The Joseph Priestley Award recipient is chosen by a different science department each year. This year the recipient was selected by the Department of Biology. The event is sponsored by The Clarke Forum for Contemporary Issues and Student Senate and co-sponsored by and the Departments of Biology, Chemistry, Earth Sciences, Psychology, Physics & Astronomy and Environmental Studies.
Biography (provided by the speaker)
Joan Steitz is a Sterling Professor of Molecular Biophysics and Biochemistry; and Investigator at Howard Hughes Medical Institute, Yale University.

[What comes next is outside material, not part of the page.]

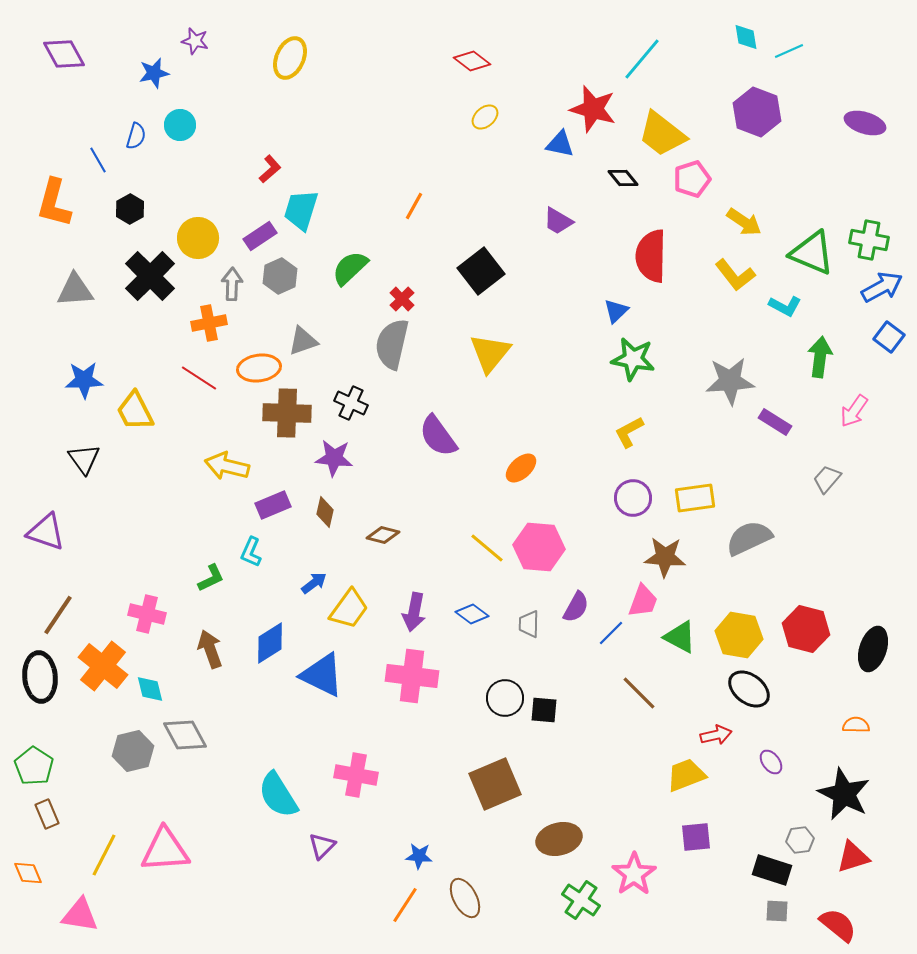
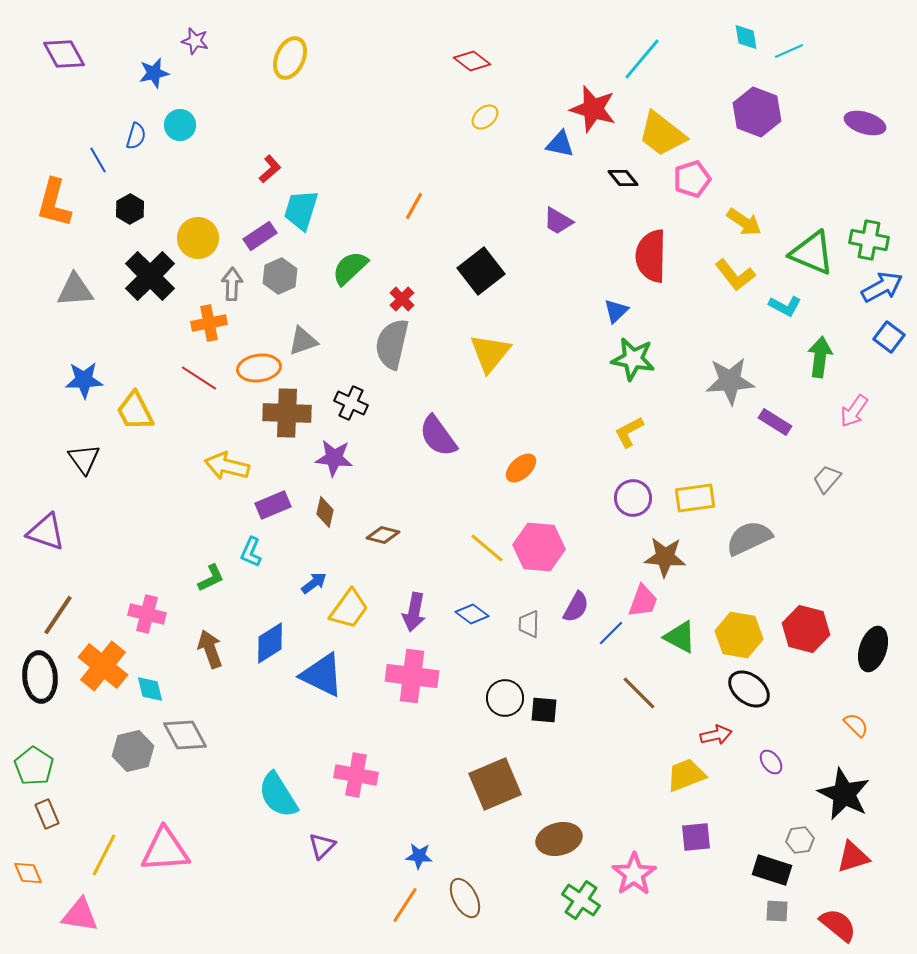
orange semicircle at (856, 725): rotated 44 degrees clockwise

Steitz earned her B.S. in chemistry from Antioch College in 1963. Significant findings from her work emerged as early as 1967, when her Harvard PhD thesis with Jim Watson examined the test-tube assembly of a ribonucleic acid (RNA) bacteriophage (antibacterial virus) known as R17.

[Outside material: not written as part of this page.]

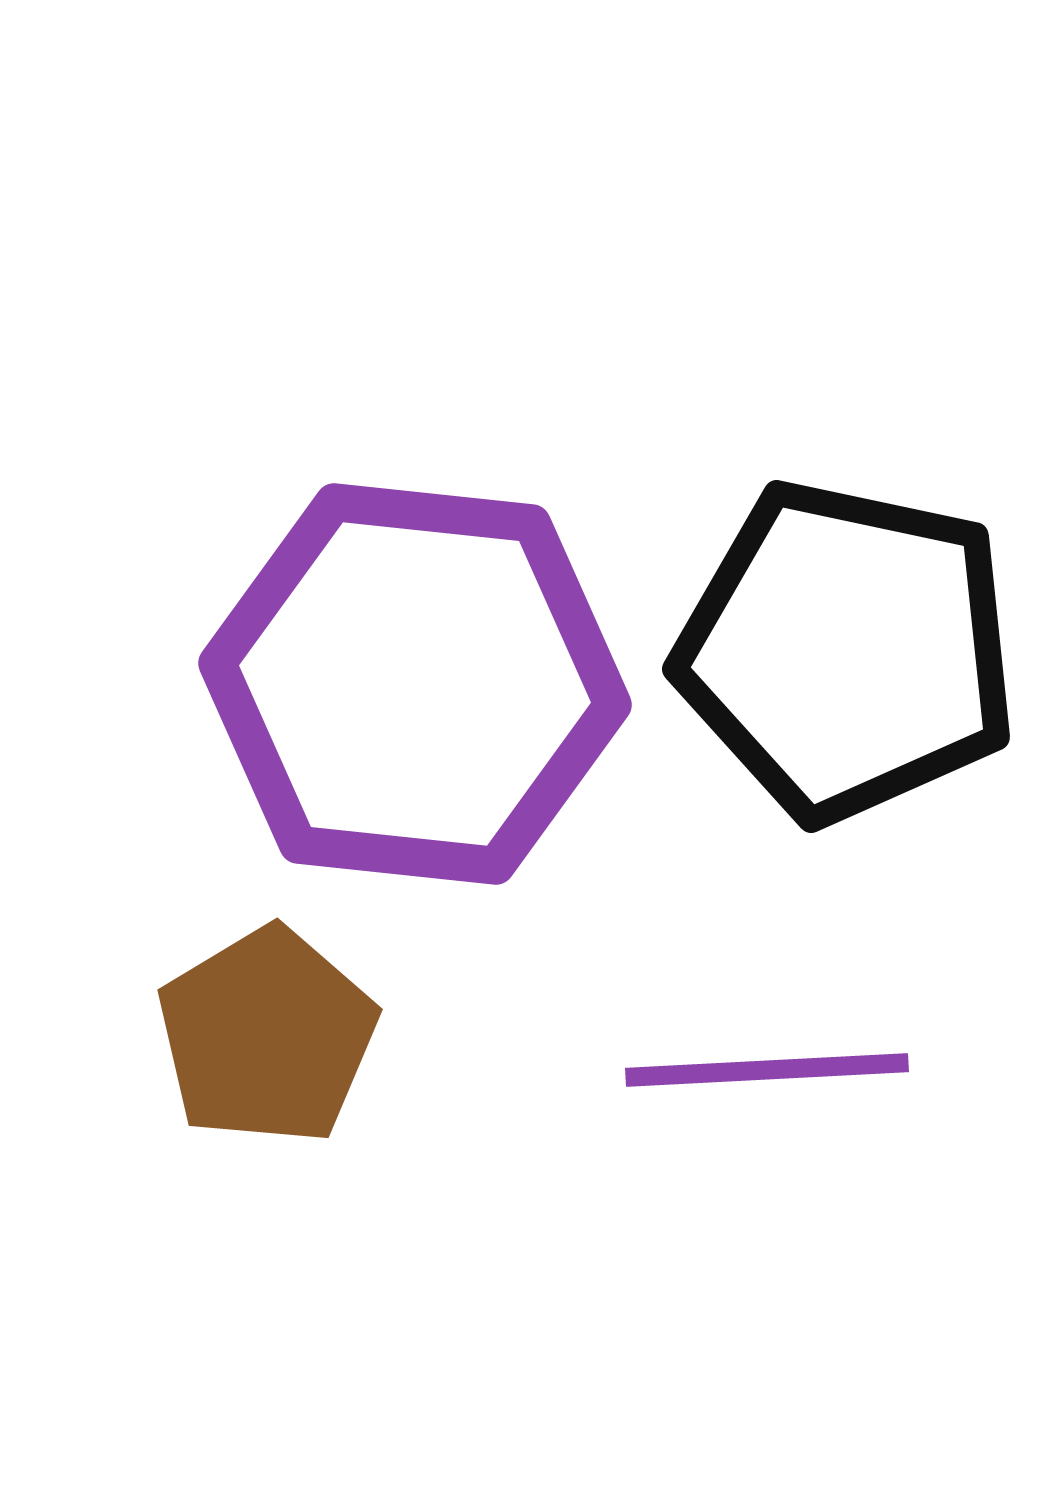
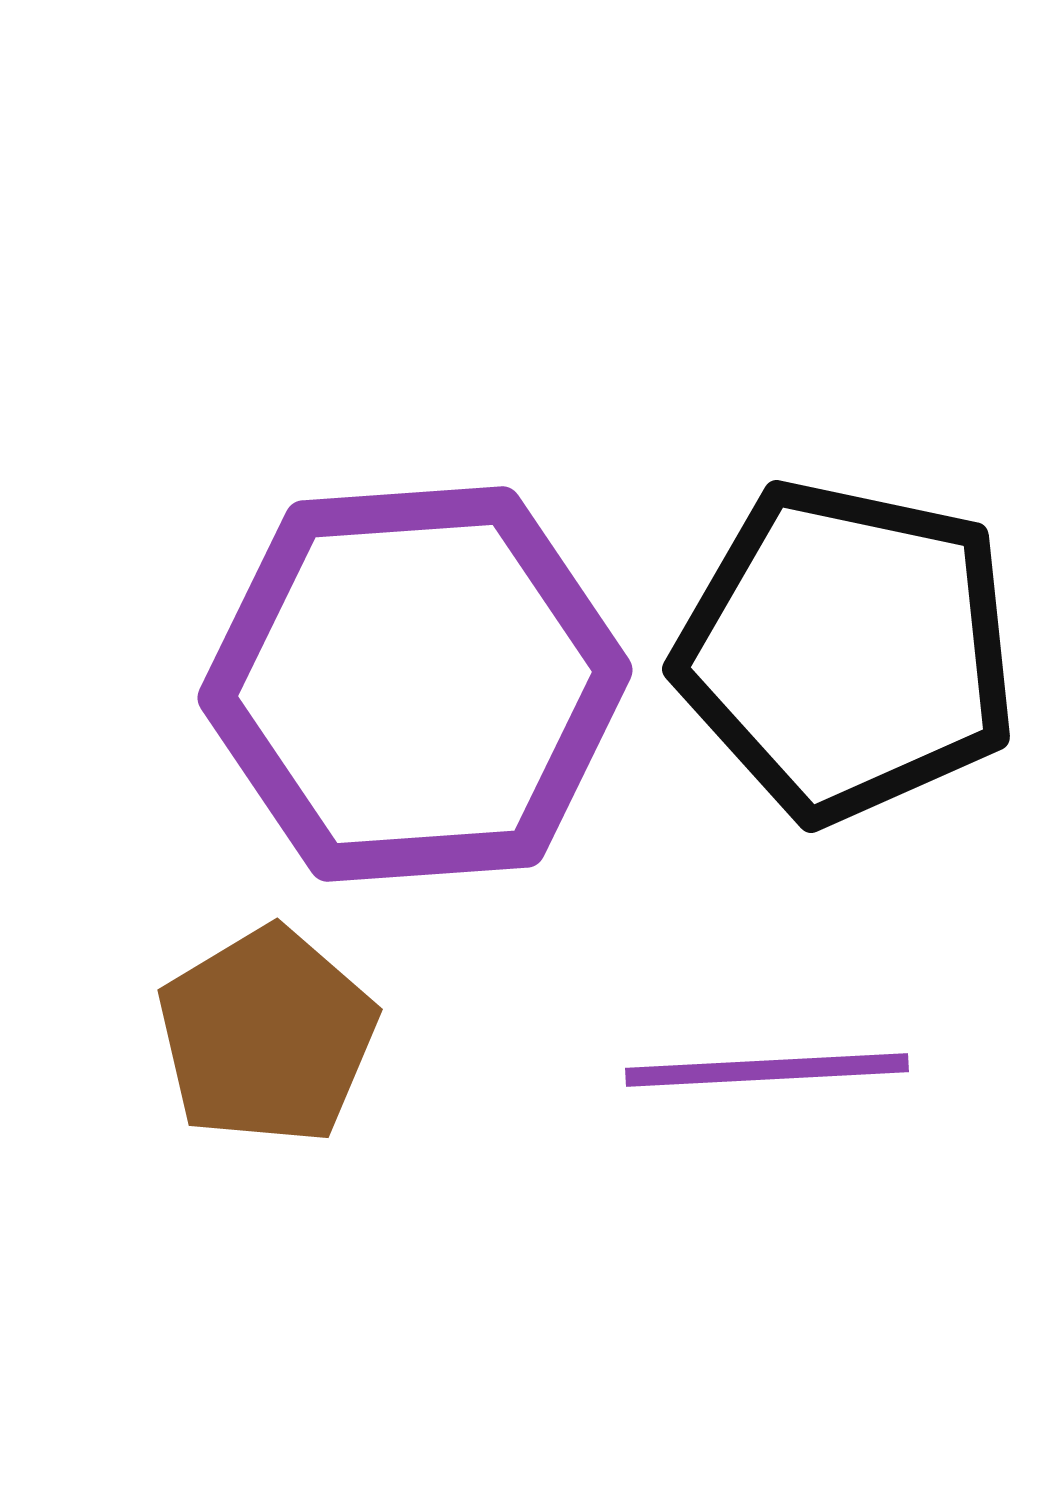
purple hexagon: rotated 10 degrees counterclockwise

Steitz spent the next three years in postdoctoral studies at the Medical Research Council Laboratory of Molecular Biology in Cambridge, England, where she used early methods for determining the biochemical sequence of RNA to study how ribosomes know where to initiate protein synthesis on bacterial mRNAs. In 1970, she was appointed assistant professor of molecular biophysics and biochemistry at Yale, becoming full professor in 1978. At Yale, she established a laboratory dedicated to the study of RNA structure and function. In 1979, Steitz and her colleagues described a group of cellular particles called small nuclear ribonucleoproteins (snRNPs), a breakthrough in understanding how RNA is spliced. Subsequently, her laboratory has defined the structures and functions of other noncoding RNPs, such as those that guide the modification of ribosomal RNAs and several produced by transforming herpesviruses. Today, her studies of noncoding RNAs include microRNAs.

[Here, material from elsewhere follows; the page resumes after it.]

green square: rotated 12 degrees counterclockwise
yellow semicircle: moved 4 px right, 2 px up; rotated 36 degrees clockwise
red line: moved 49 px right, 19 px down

Steitz is an investigator of the Howard Hughes Medical Institute, a member of the American Academy of Arts and Sciences, the American Philosophical Society, the National Academy of Sciences, and the Institute of Medicine. Her many honors include the U.S. Steel Foundation Award in Molecular Biology (1982), the National Medal of Science (1986), the Lewis S. Rosenstiel Award (2002), the FASEB Excellence in Science Award (2003), the RNA Society Lifetime Achievement Award (2004), E.B. Wilson Medal (2005), Gairdner Foundation International Award (2006), and Albany Medical Center Prize in Medicine and Biomedical Research (2008), [shared with Elizabeth Blackburn], Harden Jubilee Medal, British Biochemical Society (2009), The Robert J. and Claire Pasarow Foundation 23rd Annual Medical Research Award for Extraordinary Achievement in Cancer Research (2011), The Pearl Meister Greengard Prize (2012). She is the recipient of 15 honorary degrees.
Joseph Priestley Lecture
The Priestley Award is presented by Dickinson College in memory of Joseph Priestley, discoverer of oxygen, to a distinguished scientist whose work has contributed to the welfare of humanity. The Priestley Award, first presented in 1952, recognizes outstanding achievement and contribution to our understanding of science and the world.